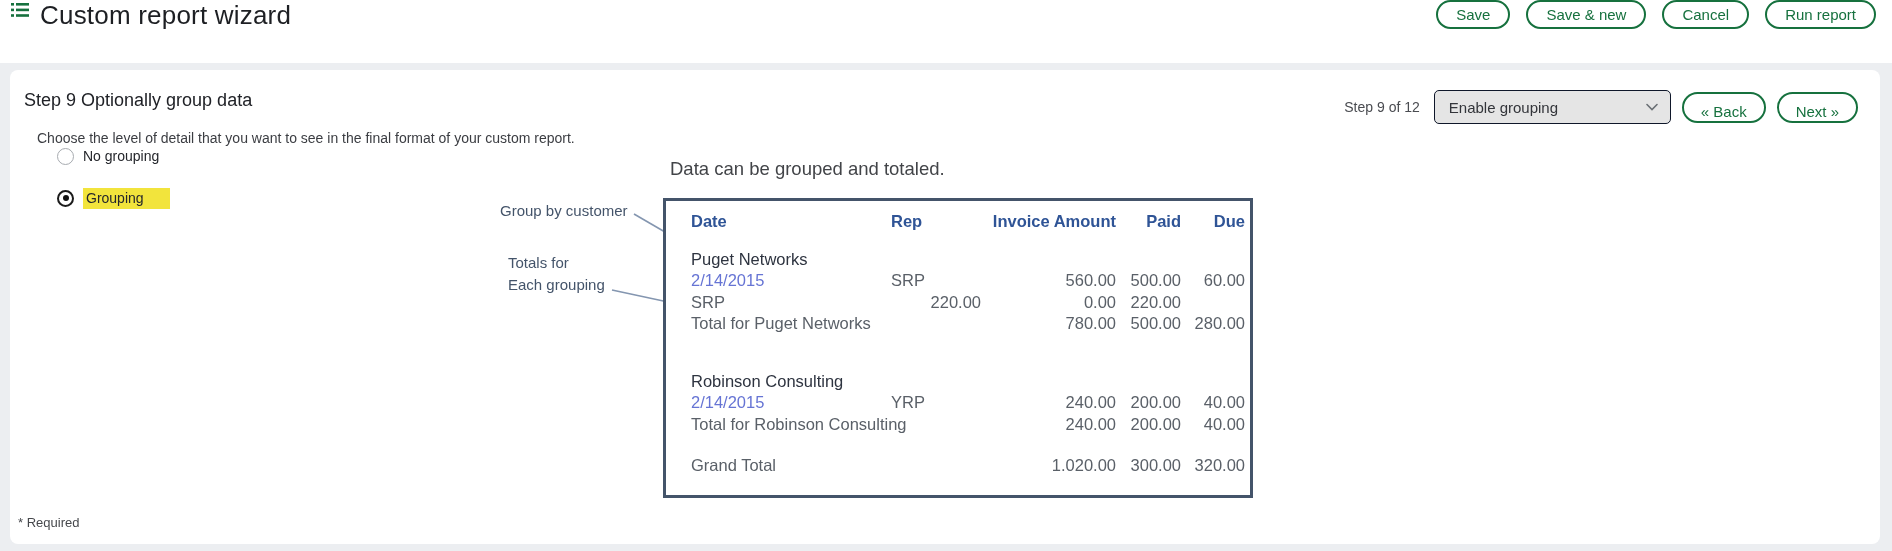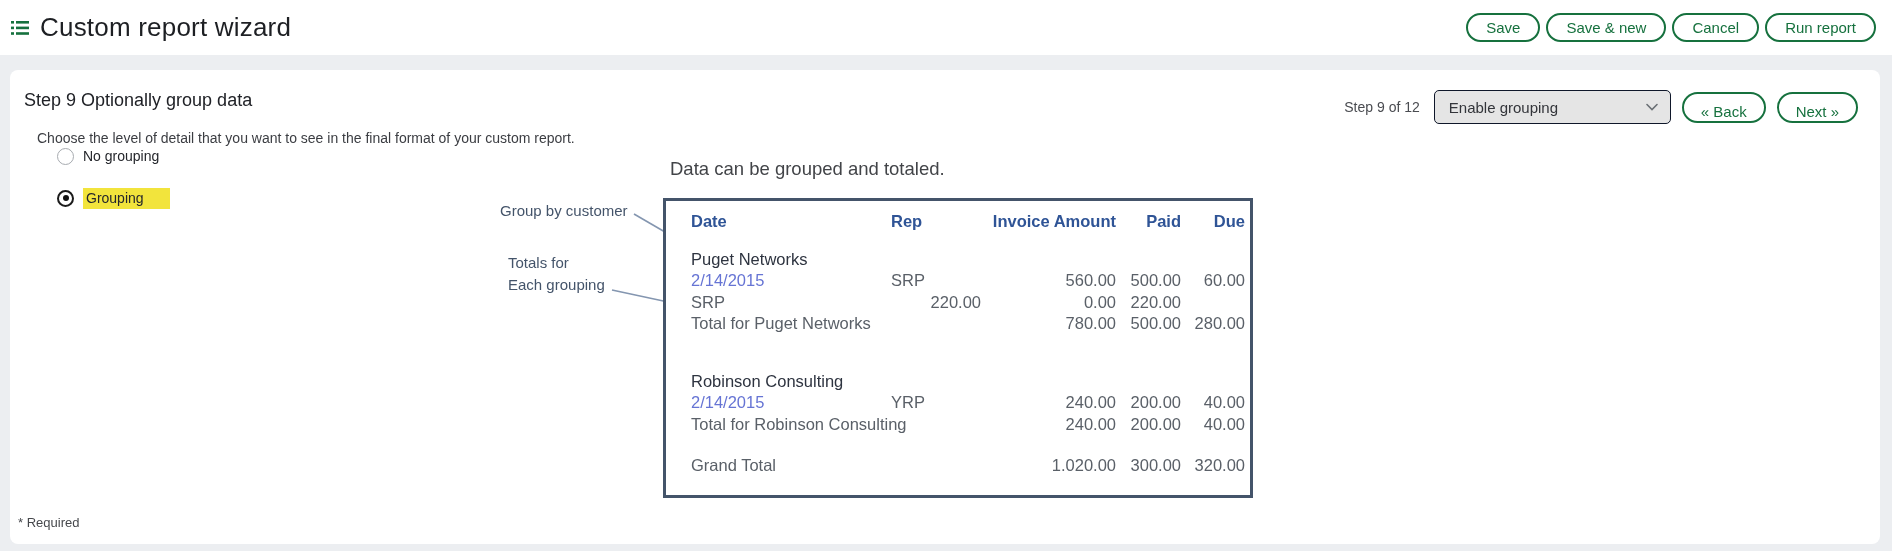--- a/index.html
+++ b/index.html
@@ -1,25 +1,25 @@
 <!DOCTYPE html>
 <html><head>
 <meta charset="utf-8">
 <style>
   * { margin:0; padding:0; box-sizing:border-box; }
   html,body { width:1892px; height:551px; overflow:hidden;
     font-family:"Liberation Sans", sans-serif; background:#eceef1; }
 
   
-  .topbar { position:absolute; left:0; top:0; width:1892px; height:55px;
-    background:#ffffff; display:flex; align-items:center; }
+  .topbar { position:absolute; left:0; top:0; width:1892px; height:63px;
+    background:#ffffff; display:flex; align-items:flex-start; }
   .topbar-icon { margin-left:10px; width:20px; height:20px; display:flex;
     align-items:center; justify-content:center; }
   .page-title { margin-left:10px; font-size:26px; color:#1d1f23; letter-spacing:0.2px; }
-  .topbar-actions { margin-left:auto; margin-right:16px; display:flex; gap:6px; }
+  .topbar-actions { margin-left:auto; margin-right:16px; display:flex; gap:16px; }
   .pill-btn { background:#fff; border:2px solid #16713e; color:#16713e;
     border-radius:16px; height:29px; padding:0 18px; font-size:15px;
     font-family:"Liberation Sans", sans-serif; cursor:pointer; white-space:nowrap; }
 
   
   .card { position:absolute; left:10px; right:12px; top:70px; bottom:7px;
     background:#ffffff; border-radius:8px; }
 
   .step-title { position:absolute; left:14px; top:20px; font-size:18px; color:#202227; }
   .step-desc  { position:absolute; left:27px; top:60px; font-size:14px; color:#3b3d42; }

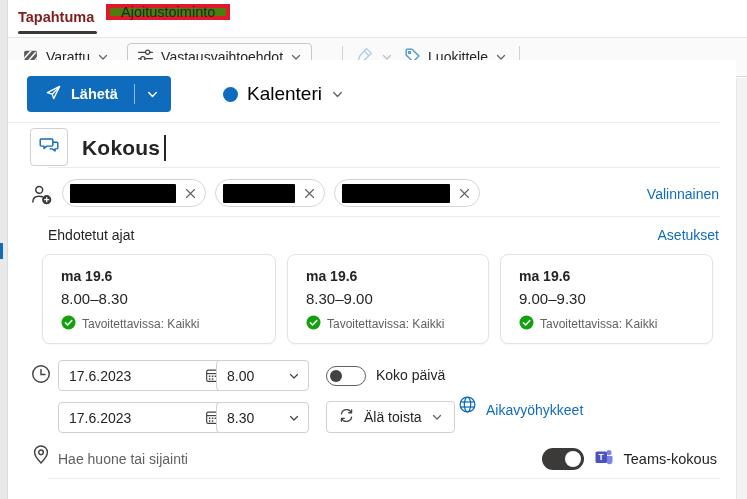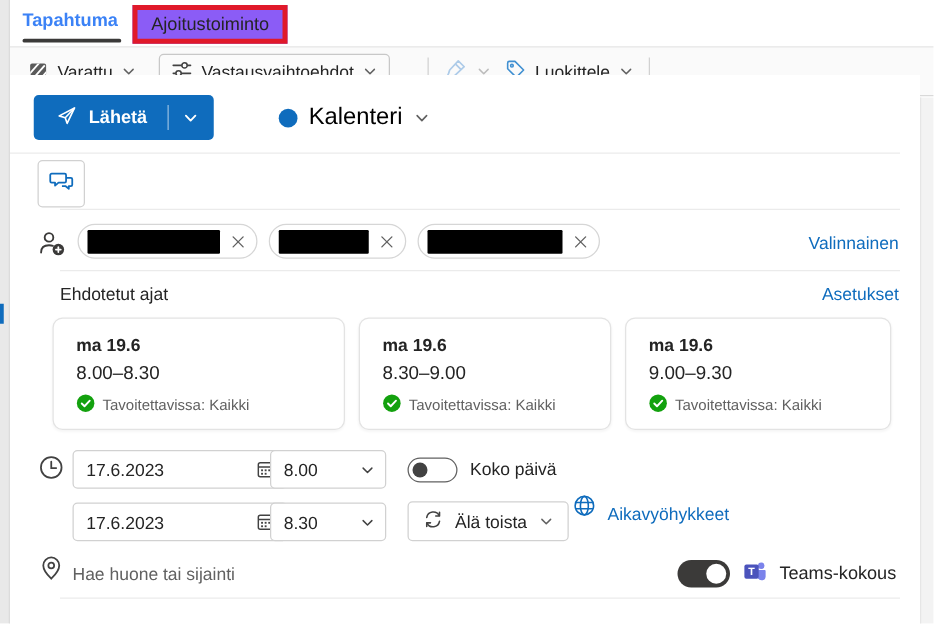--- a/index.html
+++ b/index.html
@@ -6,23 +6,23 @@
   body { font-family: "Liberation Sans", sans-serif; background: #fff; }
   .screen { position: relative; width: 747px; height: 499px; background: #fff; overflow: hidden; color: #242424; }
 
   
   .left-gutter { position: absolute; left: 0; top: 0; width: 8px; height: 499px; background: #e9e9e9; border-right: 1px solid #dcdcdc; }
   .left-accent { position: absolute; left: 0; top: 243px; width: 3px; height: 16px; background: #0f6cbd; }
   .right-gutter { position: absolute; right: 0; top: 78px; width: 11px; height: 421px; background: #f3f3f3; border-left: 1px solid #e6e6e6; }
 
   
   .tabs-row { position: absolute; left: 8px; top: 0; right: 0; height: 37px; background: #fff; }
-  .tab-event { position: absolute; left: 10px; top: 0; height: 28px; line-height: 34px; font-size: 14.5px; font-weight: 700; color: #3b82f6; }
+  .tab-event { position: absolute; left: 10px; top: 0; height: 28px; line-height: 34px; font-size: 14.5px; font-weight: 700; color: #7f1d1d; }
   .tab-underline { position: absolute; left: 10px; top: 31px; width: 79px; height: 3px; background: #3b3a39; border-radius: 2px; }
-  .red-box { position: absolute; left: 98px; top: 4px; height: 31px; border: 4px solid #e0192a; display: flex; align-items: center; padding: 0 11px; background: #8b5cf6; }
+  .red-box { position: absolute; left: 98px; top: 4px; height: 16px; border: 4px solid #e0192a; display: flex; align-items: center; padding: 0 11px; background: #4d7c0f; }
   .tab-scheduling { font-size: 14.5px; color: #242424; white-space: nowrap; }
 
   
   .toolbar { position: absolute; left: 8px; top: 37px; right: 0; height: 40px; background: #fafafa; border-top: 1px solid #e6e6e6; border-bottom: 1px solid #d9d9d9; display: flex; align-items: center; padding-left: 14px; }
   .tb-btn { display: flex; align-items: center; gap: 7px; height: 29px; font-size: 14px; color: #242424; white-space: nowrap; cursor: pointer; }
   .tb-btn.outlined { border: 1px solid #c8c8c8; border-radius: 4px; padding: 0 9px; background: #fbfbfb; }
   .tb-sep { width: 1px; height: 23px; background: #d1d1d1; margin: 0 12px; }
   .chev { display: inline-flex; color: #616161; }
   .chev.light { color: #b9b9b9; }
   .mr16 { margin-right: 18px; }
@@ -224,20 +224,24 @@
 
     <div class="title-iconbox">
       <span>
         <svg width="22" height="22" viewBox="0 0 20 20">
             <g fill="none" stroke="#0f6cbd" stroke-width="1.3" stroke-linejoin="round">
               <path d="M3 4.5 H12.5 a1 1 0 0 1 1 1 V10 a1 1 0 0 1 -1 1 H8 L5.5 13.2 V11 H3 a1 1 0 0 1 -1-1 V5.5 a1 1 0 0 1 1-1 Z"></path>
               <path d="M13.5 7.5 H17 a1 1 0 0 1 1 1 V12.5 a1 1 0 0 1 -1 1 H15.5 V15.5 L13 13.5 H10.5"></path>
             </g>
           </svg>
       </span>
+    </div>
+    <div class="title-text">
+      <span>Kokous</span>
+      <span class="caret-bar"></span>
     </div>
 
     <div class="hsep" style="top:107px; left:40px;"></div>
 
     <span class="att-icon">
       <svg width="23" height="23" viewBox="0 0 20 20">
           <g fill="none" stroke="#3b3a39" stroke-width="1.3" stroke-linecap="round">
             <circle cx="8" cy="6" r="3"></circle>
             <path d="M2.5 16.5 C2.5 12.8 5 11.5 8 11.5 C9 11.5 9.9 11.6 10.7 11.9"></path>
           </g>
==========
• What is required: Look through the data above and return exactly the lines from the one that contains "<html><head>" to the one that contains "margin-left:10px; font-size:26px; color:#1d1f23;", inclusive, with nothing else.

• Exercise result:
 <html><head>
 <meta charset="utf-8">
 <style>
   * { margin:0; padding:0; box-sizing:border-box; }
   html,body { width:1892px; height:551px; overflow:hidden;
     font-family:"Liberation Sans", sans-serif; background:#eceef1; }
 
   
-  .topbar { position:absolute; left:0; top:0; width:1892px; height:55px;
-    background:#ffffff; display:flex; align-items:center; }
+  .topbar { position:absolute; left:0; top:0; width:1892px; height:63px;
+    background:#ffffff; display:flex; align-items:flex-start; }
   .topbar-icon { margin-left:10px; width:20px; height:20px; display:flex;
     align-items:center; justify-content:center; }
   .page-title { margin-left:10px; font-size:26px; color:#1d1f23; letter-spacing:0.2px; }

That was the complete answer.